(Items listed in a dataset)

--*--

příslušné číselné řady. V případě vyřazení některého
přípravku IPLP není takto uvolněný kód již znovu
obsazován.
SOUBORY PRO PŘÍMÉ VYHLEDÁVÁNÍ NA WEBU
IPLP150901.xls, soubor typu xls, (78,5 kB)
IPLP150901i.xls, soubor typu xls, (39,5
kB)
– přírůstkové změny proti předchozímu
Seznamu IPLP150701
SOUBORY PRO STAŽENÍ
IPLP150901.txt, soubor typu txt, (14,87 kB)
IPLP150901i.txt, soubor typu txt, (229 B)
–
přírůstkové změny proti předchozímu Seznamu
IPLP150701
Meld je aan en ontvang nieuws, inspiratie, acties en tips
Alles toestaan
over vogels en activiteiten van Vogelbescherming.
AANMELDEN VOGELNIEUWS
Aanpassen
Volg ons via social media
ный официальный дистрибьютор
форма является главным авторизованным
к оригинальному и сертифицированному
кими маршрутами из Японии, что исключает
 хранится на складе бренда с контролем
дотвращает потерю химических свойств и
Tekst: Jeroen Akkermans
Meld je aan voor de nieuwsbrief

--*--

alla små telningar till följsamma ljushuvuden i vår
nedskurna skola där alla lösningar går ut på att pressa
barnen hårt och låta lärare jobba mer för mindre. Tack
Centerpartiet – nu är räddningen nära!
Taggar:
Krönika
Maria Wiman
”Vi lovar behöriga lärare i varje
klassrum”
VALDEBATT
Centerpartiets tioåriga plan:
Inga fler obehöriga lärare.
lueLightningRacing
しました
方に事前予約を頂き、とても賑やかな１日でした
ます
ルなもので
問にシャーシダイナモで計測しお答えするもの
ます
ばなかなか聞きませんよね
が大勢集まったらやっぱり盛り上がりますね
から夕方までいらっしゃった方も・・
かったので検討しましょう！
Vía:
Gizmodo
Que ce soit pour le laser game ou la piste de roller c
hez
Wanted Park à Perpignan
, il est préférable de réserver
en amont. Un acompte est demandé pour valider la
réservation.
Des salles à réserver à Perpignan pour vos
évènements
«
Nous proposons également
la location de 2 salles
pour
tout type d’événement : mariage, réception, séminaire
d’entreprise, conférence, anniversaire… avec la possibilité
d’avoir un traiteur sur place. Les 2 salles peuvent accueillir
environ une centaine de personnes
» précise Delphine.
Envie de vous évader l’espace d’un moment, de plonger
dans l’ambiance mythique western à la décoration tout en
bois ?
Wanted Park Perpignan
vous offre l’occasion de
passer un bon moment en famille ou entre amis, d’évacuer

--*--

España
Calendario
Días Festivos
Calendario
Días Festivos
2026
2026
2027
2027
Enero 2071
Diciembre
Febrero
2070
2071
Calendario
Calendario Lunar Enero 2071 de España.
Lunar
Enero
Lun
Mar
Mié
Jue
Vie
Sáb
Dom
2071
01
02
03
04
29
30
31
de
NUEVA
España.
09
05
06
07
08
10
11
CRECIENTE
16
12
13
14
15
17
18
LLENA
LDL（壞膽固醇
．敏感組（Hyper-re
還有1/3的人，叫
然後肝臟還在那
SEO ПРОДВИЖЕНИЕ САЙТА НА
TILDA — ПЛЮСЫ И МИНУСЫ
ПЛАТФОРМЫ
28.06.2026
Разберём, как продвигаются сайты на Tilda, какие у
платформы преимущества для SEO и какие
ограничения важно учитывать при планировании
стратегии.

--*--

Scan the records above for the string "lärare", and copy every line where it turns up.

TASK ANSWER:
barnen hårt och låta lärare jobba mer för mindre. Tack
”Vi lovar behöriga lärare i varje
Inga fler obehöriga lärare.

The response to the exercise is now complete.